Minggu, 30 September 2012

Bentor Opa bermasalah


Cerita ini adalah cerita tiga hari yang lalu. Ketika sepasang mata laki-laki berseragam cokelat melihat ke arahku. Entah apa, aku tak merasa salah. Dan saat mengeluarkan selembar uang untuk membayar bentor, kulihat dia turun dari atas motor. Ternyata sedari tadi mengikuti dari belakang.

Sambil melirik ke belakang, aku tetap berjalan menuju rumah. Dan benar saja dugaanku, dia menghampiri si opa pemilik bentor yang baru saja kunaiki. Dari kejauhan aku berusaha memahami alur situasi yang terjadi. Dengan lantang pak polisi meminta SIM.

Ah, rasa bersalah menggelayut di pikiranku. Kenapa tadi aku naik bentor bermasalah tersebut. Ini mungkin ketiga kalinya aku naik bentor tak layak jalan itu. Mesinnya meraung-raung, lari tak bisa. Dan parahnya aku tak tahu kalau bentor tersebut tak memiliki lampu sen. pantas saja pak polisi lalu lintas melihat ke arahku waktu menyebrang ke arah jalan Piere Tendean.

Dan sekarang pak polisi seperti urat-uratnya timbul. bagaimana tidak, si opa tidak kooperatif. Pura-pura tidak mengerti apa yang ditanyakan pak polisi, dan hampir saja kabur kalau pak polisi tidak segera mengambil kunci motornya.

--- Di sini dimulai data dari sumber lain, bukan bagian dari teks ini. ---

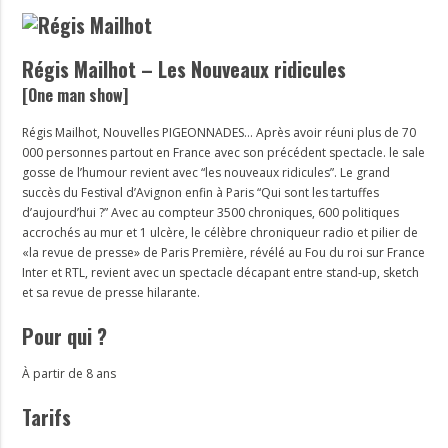
Régis Mailhot – Les Nouveaux ridicules
[One man show]
Régis Mailhot, Nouvelles PIGEONNADES… Après avoir réuni plus de 70
000 personnes partout en France avec son précédent spectacle. le sale
gosse de l’humour revient avec “les nouveaux ridicules”. Le grand
succès du Festival d’Avignon enfin à Paris “Qui sont les tartuffes
d’aujourd’hui ?” Avec au compteur 3500 chroniques, 600 politiques
accrochés au mur et 1 ulcère, le célèbre chroniqueur radio et pilier de
«la revue de presse» de Paris Première, révélé au Fou du roi sur France
Inter et RTL, revient avec un spectacle décapant entre stand-up, sketch
et sa revue de presse hilarante.
Pour qui ?
À partir de 8 ans
Tarifs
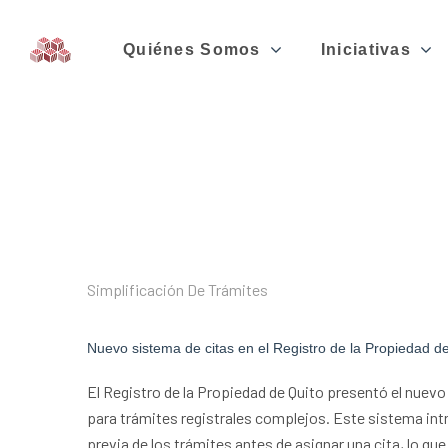
Quiénes Somos
Iniciativas
Simplificación De Trámites
Nuevo sistema de citas en el Registro de la Propiedad de 
El Registro de la Propiedad de Quito presentó el nuev
para trámites registrales complejos. Este sistema in
previa de los trámites antes de asignar una cita, lo qu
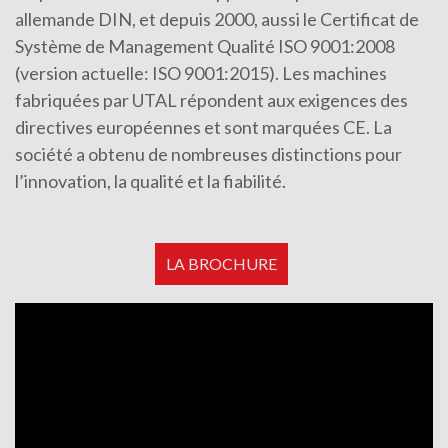
allemande DIN, et depuis 2000, aussi le Certificat de
Système de Management Qualité ISO 9001:2008
(version actuelle: ISO 9001:2015). Les machines
fabriquées par UTAL répondent aux exigences des
directives européennes et sont marquées CE. La
société a obtenu de nombreuses distinctions pour
l’innovation, la qualité et la fiabilité.
​LA BROCHURE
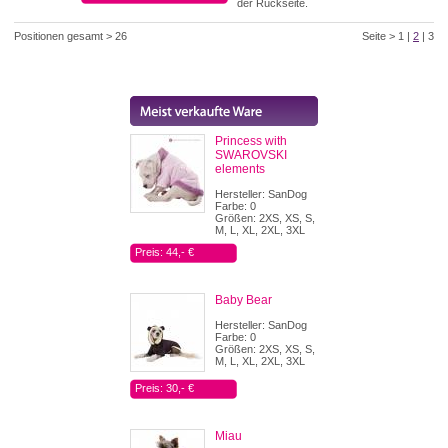
der Rückseite.
Positionen gesamt > 26
Seite >
1
|
2
|
3
Princess with
SWAROVSKI
elements
Hersteller: SanDog
Farbe: 0
Größen: 2XS, XS, S,
M, L, XL, 2XL, 3XL
Preis: 44,- €
Baby Bear
Hersteller: SanDog
Farbe: 0
Größen: 2XS, XS, S,
M, L, XL, 2XL, 3XL
Preis: 30,- €
Miau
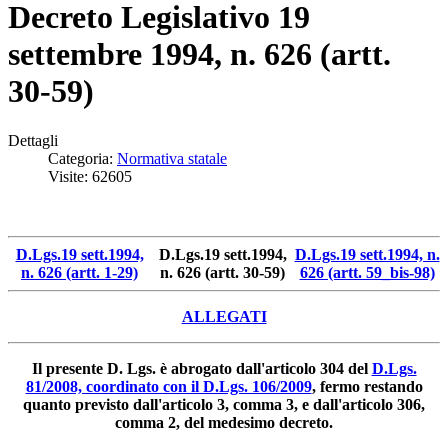
Decreto Legislativo 19
settembre 1994, n. 626 (artt.
30-59)
Dettagli
Categoria:
Normativa statale
Visite: 62605
D.Lgs.19 sett.1994,
D.Lgs.19 sett.1994,
D.Lgs.19 sett.1994, n.
n. 626 (artt. 1-29)
n. 626 (artt. 30-59)
626 (artt. 59_bis-98)
ALLEGATI
Il presente D. Lgs. è abrogato dall'articolo 304 del
D.Lgs.
81/2008, coordinato con il D.Lgs. 106/2009
, fermo restando
quanto previsto dall'articolo 3, comma 3, e dall'articolo 306,
comma 2, del medesimo decreto.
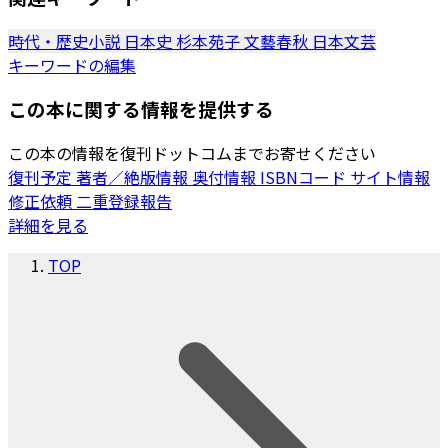
時代・歴史小説
日本史
杉本苑子
文藝春秋
日本文芸
キーワードの編集
この本に関する情報を提供する
この本の情報を復刊ドットコムまでお寄せください
復刊予定
著者／絶版情報
奥付情報
ISBNコード
サイト情報
修正依頼
二重登録報告
詳細を見る
TOP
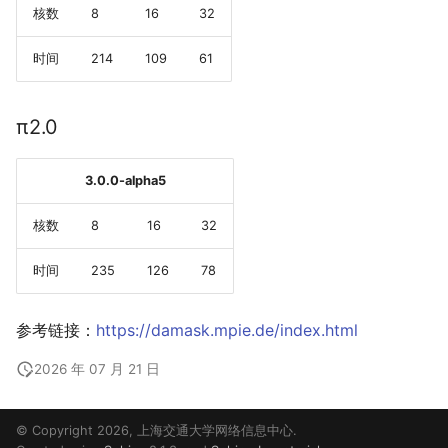
核数
8
16
32
时间
214
109
61
π2.0
3.0.0-alpha5
核数
8
16
32
时间
235
126
78
参考链接：
https://damask.mpie.de/index.html
2026 年 07 月 21 日
© Copyright 2026, 上海交通大学网络信息中心.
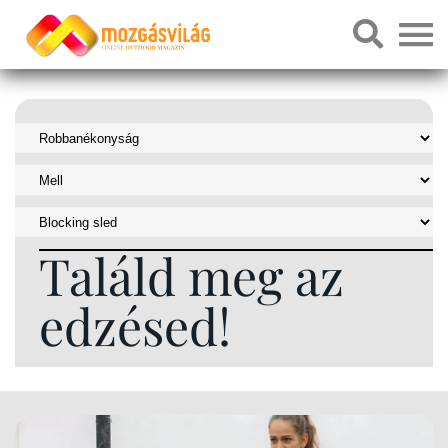
Találd meg az
edzésed!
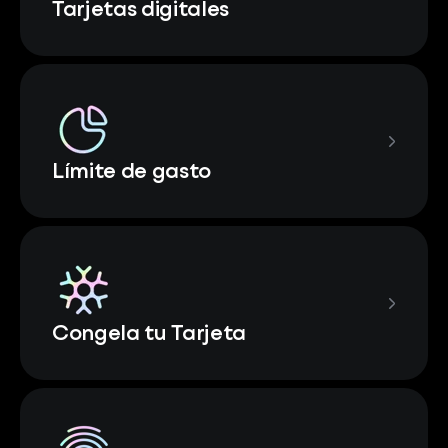
Tarjetas digitales
Límite de gasto
Congela tu Tarjeta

Dan tak perlu banyak waktu, masyarakat sekitar pun berkumpul menonton. Segera saja pak polisi menjelaskan kepada masyarakat, bahwa bentor seperti ini dapat membahayakan keselamatan pengemudi dan penumpang. "Bukan pak polisi melarang membawa bentor", tegasnya.

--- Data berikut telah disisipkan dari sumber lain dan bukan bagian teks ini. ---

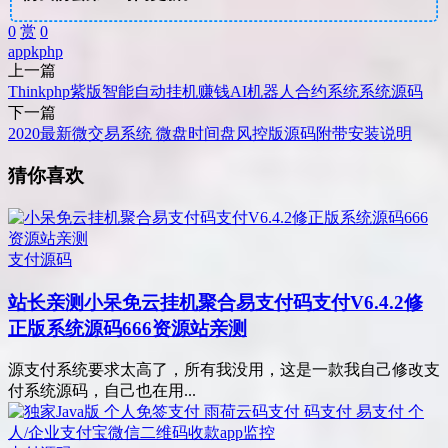
0
赏
0
app
k
php
上一篇
Thinkphp紫版智能自动挂机赚钱AI机器人合约系统系统源码
下一篇
2020最新微交易系统 微盘时间盘风控版源码附带安装说明
猜你喜欢
支付源码
站长亲测
小呆免云挂机聚合易支付码支付V6.4.2修
正版系统源码666资源站亲测
源支付系统要求太高了，所有我没用，这是一款我自己修改支
付系统源码，自己也在用...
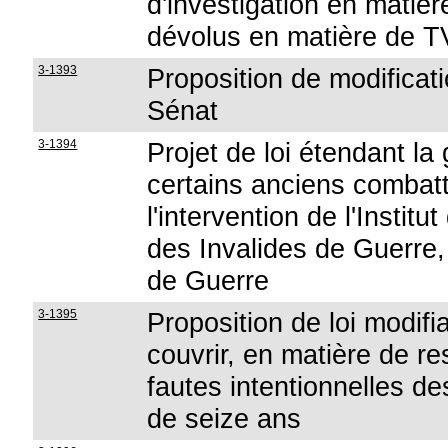
d'investigation en matiè
dévolus en matière de 
3-1393
Proposition de modificati
Sénat
3-1394
Projet de loi étendant la
certains anciens combatt
l'intervention de l'Institu
des Invalides de Guerre
de Guerre
3-1395
Proposition de loi modifi
couvrir, en matière de res
fautes intentionnelles d
de seize ans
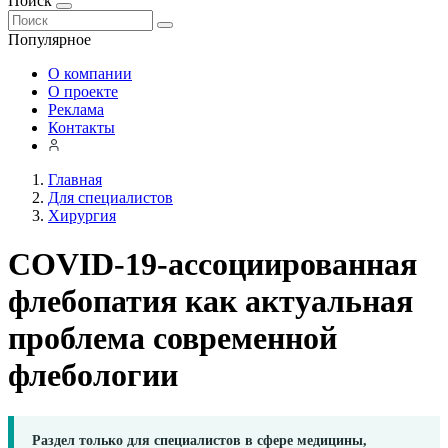
Поиск
Популярное
О компании
О проекте
Реклама
Контакты
Главная
Для специалистов
Хирургия
COVID-19-ассоциированная
флебопатия как актуальная
проблема современной
флебологии
Раздел только для специалистов в сфере медицины,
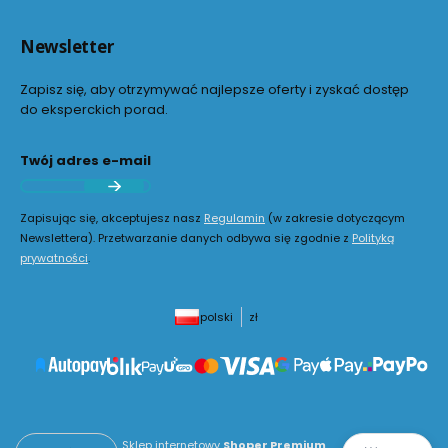
Newsletter
Zapisz się, aby otrzymywać najlepsze oferty i zyskać dostęp
do eksperckich porad.
Twój adres e-mail
Zapisując się, akceptujesz nasz
Regulamin
(w zakresie dotyczącym
Newslettera). Przetwarzanie danych odbywa się zgodnie z
Polityką
prywatności
.
polski
zł
Sklep internetowy
Shoper Premium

Sebagian warga membantu pak polisi, mencoba berkomunikasi dengan bahasa Gorontalo. Tapi hasilnya, tetap saja dia pura-pura tak mengerti dan meminta kunci motornya dikembalikan. Akhirnya pak polisi meminta warga untuk memanggil keluarga opa. Selanjutnya aku tak tahu lagi nasib opa malang tersebut. Hari yang aneh bagiku, tapi satu yang aku suka. Ini tak ada kaitannya dengan uang. Salut buat polisi lalu lintas limboto.